Network boundaries for agents should follow a strict allowlist model: define exactly which hosts and ports the agent can reach, and block everything else. This is particularly critical for agents that process user-supplied content, where indirect prompt injection could attempt to trigger outbound connections.
Vercel's Implementation
Vercel's approach demonstrates how these principles translate into platform features:
Scoped API Keys: Each agent operation receives a key with the minimum permissions required for that specific action. Keys are short-lived and automatically revoked after use.
Sandbox Execution: Code generated or modified by agents runs in isolated containers with predefined resource limits. The sandbox provides a full execution environment without exposing the host system.
Audit Trails: Every agent action—tool calls, data access, code execution—is logged with full context. This enables both real-time anomaly detection and post-incident forensics.
Request-Level Isolation: Each user request to an agent runs in its own security context. One user's interaction cannot influence another's, and a compromised session is contained to that single request.

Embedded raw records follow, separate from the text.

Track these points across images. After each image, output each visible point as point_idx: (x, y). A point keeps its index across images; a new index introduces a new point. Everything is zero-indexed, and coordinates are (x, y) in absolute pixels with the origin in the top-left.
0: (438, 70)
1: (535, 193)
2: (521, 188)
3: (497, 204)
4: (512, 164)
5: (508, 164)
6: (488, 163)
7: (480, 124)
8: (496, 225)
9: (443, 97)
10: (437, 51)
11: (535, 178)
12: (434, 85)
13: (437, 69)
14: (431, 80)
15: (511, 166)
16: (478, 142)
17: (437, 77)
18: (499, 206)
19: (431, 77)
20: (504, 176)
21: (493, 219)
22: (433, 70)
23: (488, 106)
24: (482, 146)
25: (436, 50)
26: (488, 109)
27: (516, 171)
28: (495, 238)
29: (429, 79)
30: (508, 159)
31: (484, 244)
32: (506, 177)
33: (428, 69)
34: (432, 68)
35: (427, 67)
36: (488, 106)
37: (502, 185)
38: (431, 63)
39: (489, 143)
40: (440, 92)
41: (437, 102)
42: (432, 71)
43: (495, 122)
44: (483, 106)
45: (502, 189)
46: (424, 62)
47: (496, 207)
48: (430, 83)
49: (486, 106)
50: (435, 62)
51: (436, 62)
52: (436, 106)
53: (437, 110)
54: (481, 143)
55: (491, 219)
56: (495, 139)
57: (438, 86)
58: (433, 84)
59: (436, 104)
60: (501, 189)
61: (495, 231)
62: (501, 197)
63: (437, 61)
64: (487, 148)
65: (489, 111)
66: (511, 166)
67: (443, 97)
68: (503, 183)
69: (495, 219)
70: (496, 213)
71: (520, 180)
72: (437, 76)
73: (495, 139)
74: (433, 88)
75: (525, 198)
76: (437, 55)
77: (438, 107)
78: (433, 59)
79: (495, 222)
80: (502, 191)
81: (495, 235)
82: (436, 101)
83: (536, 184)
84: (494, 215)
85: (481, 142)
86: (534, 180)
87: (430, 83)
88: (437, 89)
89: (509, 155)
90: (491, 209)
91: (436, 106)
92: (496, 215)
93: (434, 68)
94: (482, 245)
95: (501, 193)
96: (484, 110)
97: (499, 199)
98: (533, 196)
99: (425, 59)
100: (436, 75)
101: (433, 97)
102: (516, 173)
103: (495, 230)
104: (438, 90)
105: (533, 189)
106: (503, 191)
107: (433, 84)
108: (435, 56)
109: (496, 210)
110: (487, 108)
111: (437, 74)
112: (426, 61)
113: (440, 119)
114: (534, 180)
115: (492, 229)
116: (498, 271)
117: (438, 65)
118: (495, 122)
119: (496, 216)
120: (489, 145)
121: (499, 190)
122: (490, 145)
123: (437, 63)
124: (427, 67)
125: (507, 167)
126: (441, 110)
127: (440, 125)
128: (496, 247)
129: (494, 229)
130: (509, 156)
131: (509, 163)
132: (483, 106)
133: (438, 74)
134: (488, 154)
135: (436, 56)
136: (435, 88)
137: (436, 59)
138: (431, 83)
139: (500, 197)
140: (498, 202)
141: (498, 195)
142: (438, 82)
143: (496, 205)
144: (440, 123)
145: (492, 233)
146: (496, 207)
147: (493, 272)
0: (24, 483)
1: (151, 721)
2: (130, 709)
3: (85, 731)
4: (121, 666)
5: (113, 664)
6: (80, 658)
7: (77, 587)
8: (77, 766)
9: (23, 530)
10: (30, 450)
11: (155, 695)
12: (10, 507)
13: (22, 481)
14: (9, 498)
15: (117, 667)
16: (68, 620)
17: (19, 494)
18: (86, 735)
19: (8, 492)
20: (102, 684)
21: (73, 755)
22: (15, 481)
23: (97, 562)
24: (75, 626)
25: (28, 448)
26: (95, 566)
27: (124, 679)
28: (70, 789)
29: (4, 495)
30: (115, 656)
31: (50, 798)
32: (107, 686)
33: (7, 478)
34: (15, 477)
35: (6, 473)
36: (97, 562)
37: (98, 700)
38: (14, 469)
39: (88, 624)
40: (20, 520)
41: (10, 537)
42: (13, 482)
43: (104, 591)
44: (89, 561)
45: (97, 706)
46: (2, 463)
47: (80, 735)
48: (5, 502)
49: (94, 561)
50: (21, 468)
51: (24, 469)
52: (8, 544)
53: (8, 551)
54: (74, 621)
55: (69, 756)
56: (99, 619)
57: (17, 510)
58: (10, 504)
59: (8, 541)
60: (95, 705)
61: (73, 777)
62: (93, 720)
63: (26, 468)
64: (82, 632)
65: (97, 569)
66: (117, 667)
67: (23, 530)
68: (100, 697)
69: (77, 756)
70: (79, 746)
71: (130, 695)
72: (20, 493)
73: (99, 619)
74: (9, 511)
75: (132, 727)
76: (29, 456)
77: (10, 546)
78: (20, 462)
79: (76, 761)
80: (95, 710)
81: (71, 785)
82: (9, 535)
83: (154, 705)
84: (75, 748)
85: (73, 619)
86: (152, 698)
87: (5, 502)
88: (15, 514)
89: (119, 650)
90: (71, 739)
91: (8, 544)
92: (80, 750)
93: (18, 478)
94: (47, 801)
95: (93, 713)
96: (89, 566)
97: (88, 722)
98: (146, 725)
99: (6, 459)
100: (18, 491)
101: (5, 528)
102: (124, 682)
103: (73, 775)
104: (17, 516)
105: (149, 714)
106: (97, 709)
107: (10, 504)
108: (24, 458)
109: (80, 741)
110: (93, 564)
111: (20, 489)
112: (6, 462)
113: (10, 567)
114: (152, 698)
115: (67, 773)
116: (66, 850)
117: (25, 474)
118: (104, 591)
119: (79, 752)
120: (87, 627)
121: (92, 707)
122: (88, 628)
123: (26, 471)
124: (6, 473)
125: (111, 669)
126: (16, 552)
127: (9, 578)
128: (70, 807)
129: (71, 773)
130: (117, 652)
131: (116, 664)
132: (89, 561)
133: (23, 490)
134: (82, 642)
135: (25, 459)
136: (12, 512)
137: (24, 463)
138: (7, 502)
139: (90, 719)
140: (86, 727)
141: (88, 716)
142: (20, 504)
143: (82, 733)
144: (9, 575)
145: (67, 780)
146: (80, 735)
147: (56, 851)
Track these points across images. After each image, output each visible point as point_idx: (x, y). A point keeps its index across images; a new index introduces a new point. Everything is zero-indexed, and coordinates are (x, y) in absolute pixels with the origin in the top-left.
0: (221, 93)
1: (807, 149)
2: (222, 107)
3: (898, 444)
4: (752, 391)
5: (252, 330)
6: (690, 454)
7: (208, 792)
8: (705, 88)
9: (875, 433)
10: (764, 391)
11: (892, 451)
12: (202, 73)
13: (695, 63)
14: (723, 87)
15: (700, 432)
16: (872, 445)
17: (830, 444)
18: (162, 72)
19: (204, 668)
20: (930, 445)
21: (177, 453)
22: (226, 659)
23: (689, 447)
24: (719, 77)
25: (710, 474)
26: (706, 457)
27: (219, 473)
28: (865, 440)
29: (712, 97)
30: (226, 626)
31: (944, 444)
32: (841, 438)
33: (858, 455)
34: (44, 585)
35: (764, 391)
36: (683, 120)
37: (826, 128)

Tradeoffs Between Security and Capability
Every security boundary comes at a cost to agent capability:
- Secret injection means agents can't dynamically choose which services to authenticate with
- Tool permissions mean agents can't creatively combine tools in ways you didn't anticipate
- Sandboxing adds latency and limits access to system resources
- Network isolation prevents agents from fetching arbitrary external resources
The art is in finding the right balance for your specific use case. A code-generation agent for internal tooling has different security requirements than a customer-facing agent handling financial data. The framework should enable you to dial security up or down deliberately, not accidentally.
Implementation Guidance
For developers building agentic systems today:
Start with secret injection—it's the highest-impact, lowest-effort boundary. If your agent can see credentials, you have a data exfiltration vulnerability waiting to happen.
Define tool permissions explicitly—don't rely on the LLM's "judgment" to avoid dangerous operations. Hard constraints at the tool layer are the only reliable guardrail.
Sandbox code execution from day one—retrofitting isolation into a running system is orders of magnitude harder than building it in from the start.
Log everything—you cannot detect attacks against agents without comprehensive observability. The cost of logging is trivial compared to the cost of flying blind.
Assume the agent will be compromised—design your boundaries so that a fully compromised agent still can't cause catastrophic damage. This is the same principle as designing buildings to survive fires: not "if" but "when."
Security in agentic architectures isn't about preventing agents from being useful. It's about ensuring that their usefulness doesn't become a liability.